*** Document excerpt ***
Fun to drive and plentiful numbers make the Fiesta a fine used supermini choice. The prevalence of Style models in 1.25-litre petrol guise does somewhat limit your scope if you’re after a higher specified model, but the Fiesta remains a very attractive ownership proposition in comparison to its VW Polo, Toyota Yaris and Opel Corsa rivals.

Review

INTRODUCTION:

A mainstay of the supermini class, the Fiesta has been around since 1976. This sixth-generation model was introduced in 2008. It’s unrecognisable from its predecessors, with space, comfort, refinement and safety to eclipse them. What has remained is the Fiesta’s competitive pricing, it remaining an affordable proposition for all. Like its supermini rivals it has grown with advancing years, to this version is now big enough to be considered as an only car for smaller families. It’s great fun to drive, too.
*** Record extracts ***
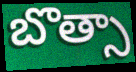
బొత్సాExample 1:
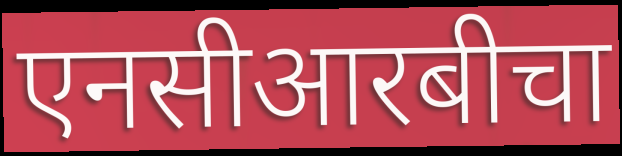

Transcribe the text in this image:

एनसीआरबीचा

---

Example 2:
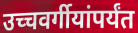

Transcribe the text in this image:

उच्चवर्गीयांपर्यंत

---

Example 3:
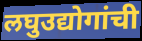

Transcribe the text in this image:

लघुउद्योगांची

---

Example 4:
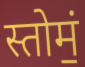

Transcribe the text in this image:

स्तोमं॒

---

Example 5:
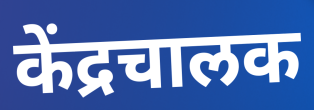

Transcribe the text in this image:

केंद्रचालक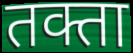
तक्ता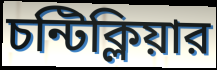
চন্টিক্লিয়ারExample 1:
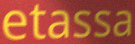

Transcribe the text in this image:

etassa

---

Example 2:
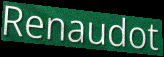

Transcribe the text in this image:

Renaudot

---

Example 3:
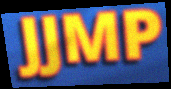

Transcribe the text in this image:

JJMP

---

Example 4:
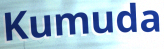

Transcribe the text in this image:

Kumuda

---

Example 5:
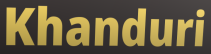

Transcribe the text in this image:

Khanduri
***
*** Record extracts ***
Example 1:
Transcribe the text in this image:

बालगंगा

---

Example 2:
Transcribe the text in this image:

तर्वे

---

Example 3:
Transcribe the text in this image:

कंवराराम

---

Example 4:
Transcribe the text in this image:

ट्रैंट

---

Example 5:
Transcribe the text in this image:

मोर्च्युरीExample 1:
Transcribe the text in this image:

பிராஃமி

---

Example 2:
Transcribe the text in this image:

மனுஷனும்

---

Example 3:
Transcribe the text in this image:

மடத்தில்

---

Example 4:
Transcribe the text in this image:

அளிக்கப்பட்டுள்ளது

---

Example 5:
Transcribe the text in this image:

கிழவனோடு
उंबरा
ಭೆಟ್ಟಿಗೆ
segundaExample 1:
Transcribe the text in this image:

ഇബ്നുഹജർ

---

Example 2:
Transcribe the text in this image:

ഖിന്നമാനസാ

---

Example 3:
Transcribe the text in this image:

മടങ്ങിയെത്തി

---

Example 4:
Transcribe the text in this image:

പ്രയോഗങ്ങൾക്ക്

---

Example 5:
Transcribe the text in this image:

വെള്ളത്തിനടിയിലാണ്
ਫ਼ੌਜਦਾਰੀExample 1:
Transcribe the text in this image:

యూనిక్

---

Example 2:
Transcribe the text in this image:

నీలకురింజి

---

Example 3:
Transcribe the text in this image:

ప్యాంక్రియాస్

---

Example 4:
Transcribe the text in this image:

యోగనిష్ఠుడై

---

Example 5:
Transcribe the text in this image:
***
**Given exercise:** Please copy out the entire Fiesta review word for word.

**Result of this task:**
Fun to drive and plentiful numbers make the Fiesta a fine used supermini choice. The prevalence of Style models in 1.25-litre petrol guise does somewhat limit your scope if you’re after a higher specified model, but the Fiesta remains a very attractive ownership proposition in comparison to its VW Polo, Toyota Yaris and Opel Corsa rivals.

Review

INTRODUCTION:

A mainstay of the supermini class, the Fiesta has been around since 1976. This sixth-generation model was introduced in 2008. It’s unrecognisable from its predecessors, with space, comfort, refinement and safety to eclipse them. What has remained is the Fiesta’s competitive pricing, it remaining an affordable proposition for all. Like its supermini rivals it has grown with advancing years, to this version is now big enough to be considered as an only car for smaller families. It’s great fun to drive, too.